Member of the Mississippi House of Representatives from the 29th district
- In office July 25, 2016 – November 3, 2021
- Succeeded by: Robert L. Sanders

Personal details
- Born: September 30, 1976 (age 49) Hollandale, Mississippi, U.S.
- Party: Democratic
- Education: University of Southern Mississippi (BBA) Mississippi State University (MBA, MS) Jackson State University (PhD)

= Abe M. Hudson Jr. =

American politician

Abe M. Hudson Jr. (born September 30, 1976) is an American politician who served as a member of the Mississippi House of Representatives for the 29th district from July 25, 2016 to 2021.

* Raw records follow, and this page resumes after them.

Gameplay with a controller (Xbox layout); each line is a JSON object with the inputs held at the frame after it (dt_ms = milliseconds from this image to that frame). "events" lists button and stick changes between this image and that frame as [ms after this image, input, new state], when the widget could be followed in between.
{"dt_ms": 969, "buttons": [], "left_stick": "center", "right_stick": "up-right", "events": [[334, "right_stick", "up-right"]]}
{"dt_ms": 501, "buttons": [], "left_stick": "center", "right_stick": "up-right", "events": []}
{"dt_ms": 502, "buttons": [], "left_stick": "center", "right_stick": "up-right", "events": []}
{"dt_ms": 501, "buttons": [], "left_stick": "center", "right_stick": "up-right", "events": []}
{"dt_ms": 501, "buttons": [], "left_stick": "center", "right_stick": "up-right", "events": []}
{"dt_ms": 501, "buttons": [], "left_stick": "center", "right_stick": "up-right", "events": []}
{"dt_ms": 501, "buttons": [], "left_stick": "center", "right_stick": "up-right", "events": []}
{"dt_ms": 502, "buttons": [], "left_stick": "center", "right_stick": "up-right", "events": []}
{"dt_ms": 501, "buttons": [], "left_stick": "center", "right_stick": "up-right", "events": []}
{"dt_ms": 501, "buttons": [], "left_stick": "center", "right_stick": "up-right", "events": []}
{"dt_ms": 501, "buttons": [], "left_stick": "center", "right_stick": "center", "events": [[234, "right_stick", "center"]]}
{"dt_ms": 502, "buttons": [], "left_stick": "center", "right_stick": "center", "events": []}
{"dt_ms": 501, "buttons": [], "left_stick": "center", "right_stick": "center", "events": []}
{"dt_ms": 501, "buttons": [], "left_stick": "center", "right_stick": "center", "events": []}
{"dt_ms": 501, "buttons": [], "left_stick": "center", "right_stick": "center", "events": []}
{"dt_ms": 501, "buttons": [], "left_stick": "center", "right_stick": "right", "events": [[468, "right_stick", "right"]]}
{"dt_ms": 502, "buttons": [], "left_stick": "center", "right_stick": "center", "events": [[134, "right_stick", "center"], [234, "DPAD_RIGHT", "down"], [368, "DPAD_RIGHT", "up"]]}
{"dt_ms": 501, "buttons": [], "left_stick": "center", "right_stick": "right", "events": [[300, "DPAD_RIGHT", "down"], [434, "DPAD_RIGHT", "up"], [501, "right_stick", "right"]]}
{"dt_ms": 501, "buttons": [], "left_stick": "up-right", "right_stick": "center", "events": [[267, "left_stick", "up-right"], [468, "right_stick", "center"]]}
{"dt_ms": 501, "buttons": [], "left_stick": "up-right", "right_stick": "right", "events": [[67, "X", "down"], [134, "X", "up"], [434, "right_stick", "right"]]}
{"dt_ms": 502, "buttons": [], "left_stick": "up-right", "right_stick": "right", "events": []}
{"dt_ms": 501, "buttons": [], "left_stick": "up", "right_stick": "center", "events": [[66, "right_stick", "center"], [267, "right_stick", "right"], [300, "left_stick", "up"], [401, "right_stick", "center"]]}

== Early life and education ==
Hudson was born in Hollandale, Mississippi and graduated from T.L. Weston High School. He earned a Bachelor of Business Administration in marketing from the University of Southern Mississippi, a Master of Business Administration and Master of Science from Mississippi State University, and a PhD in city, urban, and regional planning from Jackson State University.

== Career ==
Hudson worked as a visiting professor of business at Delta State University. Since 2002, he has owned a private consulting company. He was elected to the Mississippi House of Representatives in a special election and assumed office on July 25, 2016. In the 2020–2021 legislative session, Hudson served as vice chair of the House Ports, Harbors and Airports Committee.

Hudson announced his candidacy for the Mississippi State Senate District 11 seat, representing Desoto, Tate, Tunica, Quitman, and Coahoma counties, in June 2025.